Transmigrant Blues by Indi Riverflow

Child of the Counterculture – Round 5 : Page 6

Posted Thursday, November 10th, 2016

I didn’t die, and life without magic turned out to be bearable, if not nearly as enjoyable and somewhat duller than the hallucinatory realm of infinite interconnectedness where I’d written my novel and danced the transcendent jitterbug with ghosts. Now I sleep regularly, and some of the things I say make sense. Life is more peaceful, anyhow.

But where do I really want to spend my last days? In the empirical Purgatory of mundane rationality, or the mystical mad corridors of the liberating labyrinth? It’s no choice at all. Question is, can I cleanse my karma of the awful stain of my transgression? Will Goddess yet forgive my presumption on Her designs? Only one way to find out.

I crumple the love-spell chart and toss it aside with the other junk.

All of it in the burning bowl. Time to clean house.

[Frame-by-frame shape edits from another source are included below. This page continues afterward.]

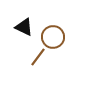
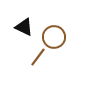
brown circle: moved 1 px right
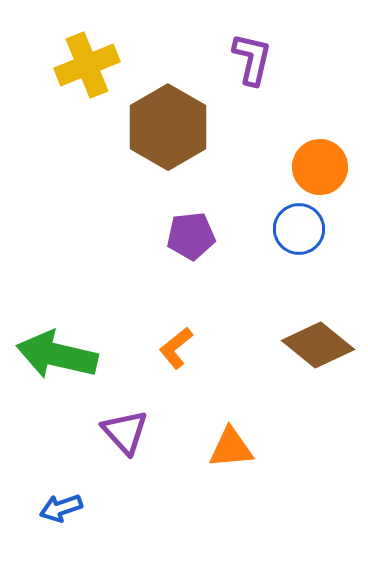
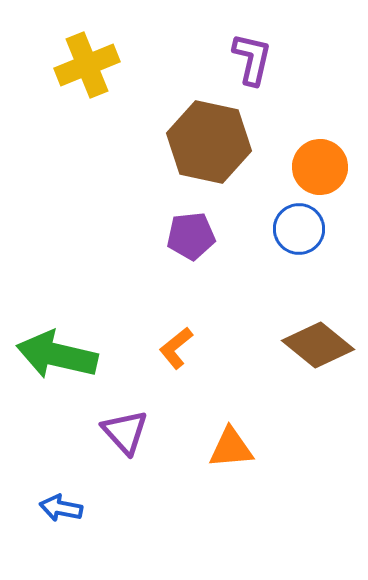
brown hexagon: moved 41 px right, 15 px down; rotated 18 degrees counterclockwise
blue arrow: rotated 30 degrees clockwise
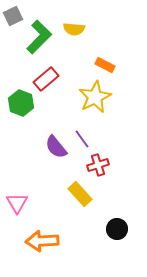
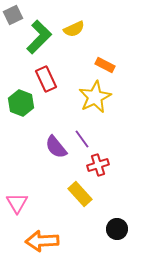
gray square: moved 1 px up
yellow semicircle: rotated 30 degrees counterclockwise
red rectangle: rotated 75 degrees counterclockwise
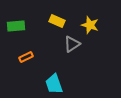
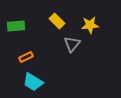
yellow rectangle: rotated 21 degrees clockwise
yellow star: rotated 24 degrees counterclockwise
gray triangle: rotated 18 degrees counterclockwise
cyan trapezoid: moved 21 px left, 2 px up; rotated 40 degrees counterclockwise
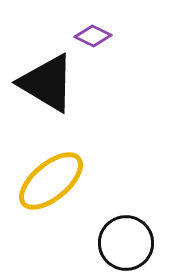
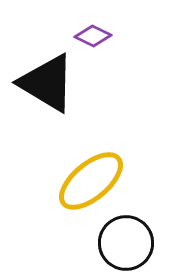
yellow ellipse: moved 40 px right
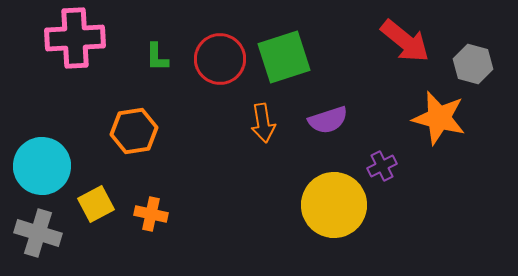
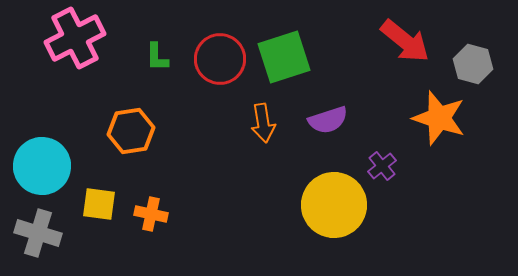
pink cross: rotated 24 degrees counterclockwise
orange star: rotated 4 degrees clockwise
orange hexagon: moved 3 px left
purple cross: rotated 12 degrees counterclockwise
yellow square: moved 3 px right; rotated 36 degrees clockwise
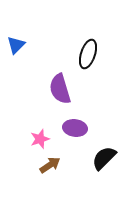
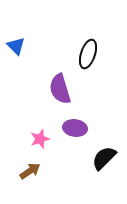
blue triangle: moved 1 px down; rotated 30 degrees counterclockwise
brown arrow: moved 20 px left, 6 px down
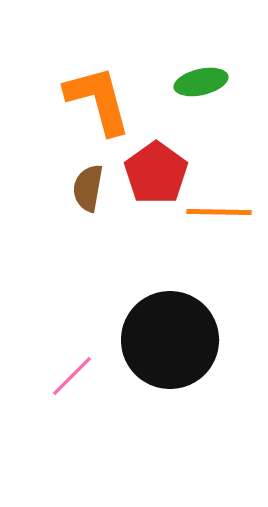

I handle the ceramic container with care, treating it like toxic waste as I take it to the yard. Setting it down on the brick barbecue, I squirt a shot of butane on the tokens and strike a match. Blue flame erupts to consume the years. I turn my back.

Inside, I spend twenty minutes or so rendering the first page of Transmigration Blues, newly ejected into the hopper of my creaking laser printer, into an oragami pyramid, and insert it in the cornucopia. I wet the crystal, light the incense, and extinguish it with moisture and my breath. “Bless my work and soul,” I  murmur as smoke swirls. “Make me a vessel.”

Glowing with satisfaction, I don my finest suit and check the mirror. Time was when “suit” was no more than a synonym for soldier of the establishment; the lifeless uniform of the voluntarily conformist. But one day when I’d a pocketful of cash and a blank daily planner, curiosity had led me to wander into an uppercrust tailorshop and learn the attraction such nonfunctional attire held for men of means.

Having previously styled myself as a child of the counterculture, it blew my mind to be treated with deference and respect. I wrote checks without providing corroborating identification. A patrolman tipped his hat to me. Waiters vied to seat me in their section at restaurants. The unlikeliest women flirted with me; mush-mind golddiggers, most of them, but I sorely needed the attention in the wake of my heartbreak.

I became addicted to the disguise, assuming it ever more frequently for slumming jaunts uptown to get a handle on how to behave as a rich person, though of course in my heart I knew I was still on the other side. Secure in my identity, I no longer had to conspicuously display my affiliations. And after the bust, the monkey suit getup became an indispensable part of my wardrobe. Wearing it to court every day broke the fabric in nicely, and I learned to be more comfortable in a double- breasted than jeans. Now I seize every pretext to make like a banker.

I fondle the yellow Post-it sticker again, feeling the same strange resonance. I examine the address, and it is burned eternally into my memory, slipping it into my breast pocket.

I skip to the driveway without even bothering to lock the house or activate the burglar alarm. Goddess will protect-and if not, who cares? Stuff. Let them have it.